_Your tasks:_
a) Translate this sentence from the film summary into Spanish: "She also says she will one day own ten elephants."
b) Give back everything in the film summary from "Director:     Sohrab" down to "Marconi (Colonel Sleeman).", word for word.

_Excerpt provided:_
---+---

Jhansi Si Rani (1952)

 

 

Director:     Sohrab Modi. 

Starring:      Mehtab (Rani Laxmibai / Manu),  Sohrab Modi (Raj Guru),  Mubarak (Raja of Jhansi),  Ulhas (Ghulam Ghaus Khan),  Ram Singh (Sadashiv Rao),  D.K. Sapru (General Sir Hugh Rose),  Baby Shikha (Child Rani),  Anil Kishore (Lieut. Henry Dowker),  Kamalakant (Moropant),  S.B. Nayampalli (Panditji),  Michael Shea (Major Eliss),  Dar Kashmiri,  Marconi (Colonel Sleeman).

in the 1800s, first native revolt against the British in India

 

Spoiler Warning:  below is the summary of the entire movie (except an non-viewable section of the DVD).

Jhansi is a happy and prosperous kingdom in India, founded by Maharashtra’s powerful Peshwas Baji Rao, the first to be self-sufficient and free. But today its throne is lying empty. Because after the demise of Raghunath Rao Bhav four people stake their claim to the throne. And until the East India Company accepts someone’s right among these four it will lie empty like this. Today only Jhansi’s Royal Teacher comes near this royal throne to offer flowers to the tribute of its past glories. The aim of his life is to venerate this throne.

The East India Company declares that Gangadhar Ro is the rightful heir to the thone. Col. Solomon comes to offer congratulations to His Highness. With the new King is his nephew Sada Shiv. But to become King, His Highness will have to agree to keep the East India Company’s army in his kingdom. And he will pay 227,458 rupees annually as salary to the company’s government. In addition, all of Jhansi’s army will be added to the company’s governments’ army.

The servant Tara overhears the talk and runs to the Royal Teacher. The King tells Col. Solomon to tell the Governor General that they accept. The Royal Teacher comes in. He is very upset about the agreement. And he is disappointed that after his 40 years of service, the new King never even consulted him. They never even took his suggestions. He tells the King: "It’s obvious you no longer need me."  The King pleads with the Royal Teach to stay. The Royal Teacher says he will only come back when there is a King who can erase what the present King has done. The Teacher leaves Jhansi. He is very restless. He finally comes to Vithur.

In Vithur a couple of British officers are driven in a carriage through the town. A father of many children stops the carriage because of the danger of it hitting one of the very many young children in the town. The driver threatens to whip the father if he does not let him proceed. One of the father’s children, Manu, steps up to shout that the driver wants to beat her father. She calls for the help of her many siblings. Finally, the senior officer gets up in the carriage and calms things down enough so the carriage can continue on its way.

Her father cautions Manu. The man had a gun. He could have killed her. But Manu says that she is not afraid. She also says she will one day own ten elephants.

---+---

_Given information:_

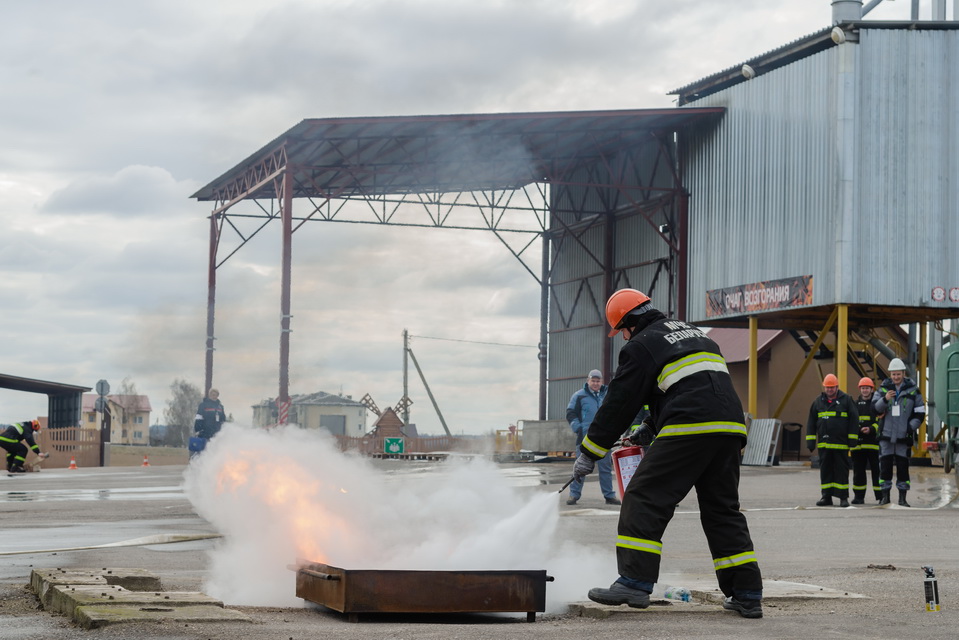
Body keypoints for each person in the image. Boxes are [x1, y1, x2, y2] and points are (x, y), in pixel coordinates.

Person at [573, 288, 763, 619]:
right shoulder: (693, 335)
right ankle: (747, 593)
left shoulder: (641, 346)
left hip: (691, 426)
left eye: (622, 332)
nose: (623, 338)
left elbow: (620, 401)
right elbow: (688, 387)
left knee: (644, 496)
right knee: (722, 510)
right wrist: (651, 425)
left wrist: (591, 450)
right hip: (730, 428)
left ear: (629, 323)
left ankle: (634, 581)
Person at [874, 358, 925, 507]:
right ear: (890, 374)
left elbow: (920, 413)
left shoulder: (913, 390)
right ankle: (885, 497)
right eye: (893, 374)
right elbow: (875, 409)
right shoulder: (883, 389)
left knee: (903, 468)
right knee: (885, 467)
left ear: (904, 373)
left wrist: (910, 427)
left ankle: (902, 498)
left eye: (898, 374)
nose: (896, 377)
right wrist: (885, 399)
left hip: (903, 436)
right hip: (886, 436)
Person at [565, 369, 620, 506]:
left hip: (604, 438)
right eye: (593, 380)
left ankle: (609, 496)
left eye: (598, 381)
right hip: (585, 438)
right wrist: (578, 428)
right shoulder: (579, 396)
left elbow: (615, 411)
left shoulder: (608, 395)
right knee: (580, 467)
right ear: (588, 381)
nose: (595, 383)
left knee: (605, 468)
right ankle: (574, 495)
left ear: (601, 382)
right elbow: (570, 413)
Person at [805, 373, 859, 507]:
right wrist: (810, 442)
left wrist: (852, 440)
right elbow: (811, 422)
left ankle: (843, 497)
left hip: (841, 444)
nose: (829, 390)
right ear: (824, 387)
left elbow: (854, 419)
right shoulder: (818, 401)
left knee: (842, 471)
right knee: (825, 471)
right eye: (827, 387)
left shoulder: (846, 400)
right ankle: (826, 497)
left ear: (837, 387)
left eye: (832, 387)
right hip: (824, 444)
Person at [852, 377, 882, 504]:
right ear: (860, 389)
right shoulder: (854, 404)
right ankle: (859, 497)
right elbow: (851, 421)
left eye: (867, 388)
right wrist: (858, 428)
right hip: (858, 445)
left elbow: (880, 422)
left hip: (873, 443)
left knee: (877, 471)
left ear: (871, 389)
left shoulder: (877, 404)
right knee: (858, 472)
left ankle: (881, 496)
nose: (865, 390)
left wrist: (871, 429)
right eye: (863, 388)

---+---

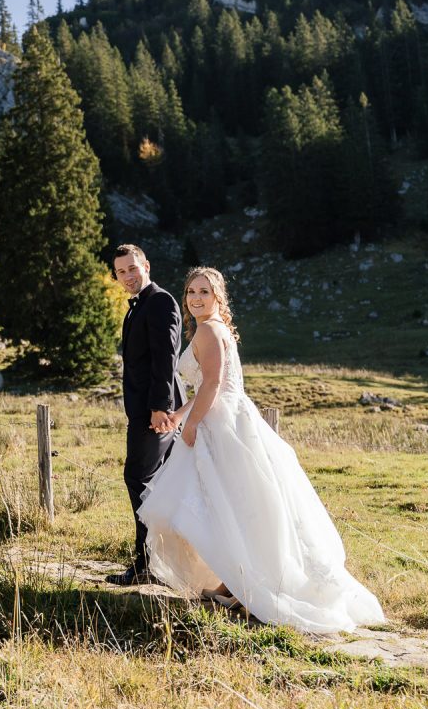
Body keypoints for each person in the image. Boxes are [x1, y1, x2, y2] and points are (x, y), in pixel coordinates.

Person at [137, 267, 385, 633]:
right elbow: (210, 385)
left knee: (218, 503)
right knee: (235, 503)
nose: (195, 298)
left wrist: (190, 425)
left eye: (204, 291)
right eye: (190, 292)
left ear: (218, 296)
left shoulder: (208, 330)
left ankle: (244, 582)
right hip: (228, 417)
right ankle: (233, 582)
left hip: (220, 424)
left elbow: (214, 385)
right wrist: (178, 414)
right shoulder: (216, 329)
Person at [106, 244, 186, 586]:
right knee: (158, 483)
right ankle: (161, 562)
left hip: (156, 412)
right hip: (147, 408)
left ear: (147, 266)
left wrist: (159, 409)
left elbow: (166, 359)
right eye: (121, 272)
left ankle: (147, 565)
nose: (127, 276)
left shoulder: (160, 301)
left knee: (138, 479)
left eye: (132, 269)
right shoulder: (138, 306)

---+---

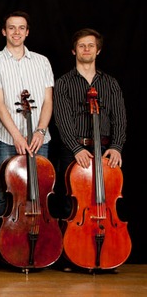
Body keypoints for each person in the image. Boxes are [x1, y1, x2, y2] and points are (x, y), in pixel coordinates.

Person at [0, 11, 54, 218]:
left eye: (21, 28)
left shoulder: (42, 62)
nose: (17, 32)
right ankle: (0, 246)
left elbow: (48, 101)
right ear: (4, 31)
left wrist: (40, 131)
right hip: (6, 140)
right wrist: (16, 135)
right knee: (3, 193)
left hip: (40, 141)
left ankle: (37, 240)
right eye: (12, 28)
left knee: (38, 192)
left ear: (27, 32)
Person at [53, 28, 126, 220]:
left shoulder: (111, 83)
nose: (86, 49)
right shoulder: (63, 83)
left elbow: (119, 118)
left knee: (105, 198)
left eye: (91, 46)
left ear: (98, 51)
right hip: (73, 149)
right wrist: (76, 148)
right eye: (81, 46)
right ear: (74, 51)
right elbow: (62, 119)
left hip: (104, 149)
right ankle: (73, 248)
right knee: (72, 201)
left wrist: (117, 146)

---+---

_Solutions to the tasks:_
a) También dice que algún día tendrá diez elefantes.

b)
Director:     Sohrab Modi. 

Starring:      Mehtab (Rani Laxmibai / Manu),  Sohrab Modi (Raj Guru),  Mubarak (Raja of Jhansi),  Ulhas (Ghulam Ghaus Khan),  Ram Singh (Sadashiv Rao),  D.K. Sapru (General Sir Hugh Rose),  Baby Shikha (Child Rani),  Anil Kishore (Lieut. Henry Dowker),  Kamalakant (Moropant),  S.B. Nayampalli (Panditji),  Michael Shea (Major Eliss),  Dar Kashmiri,  Marconi (Colonel Sleeman).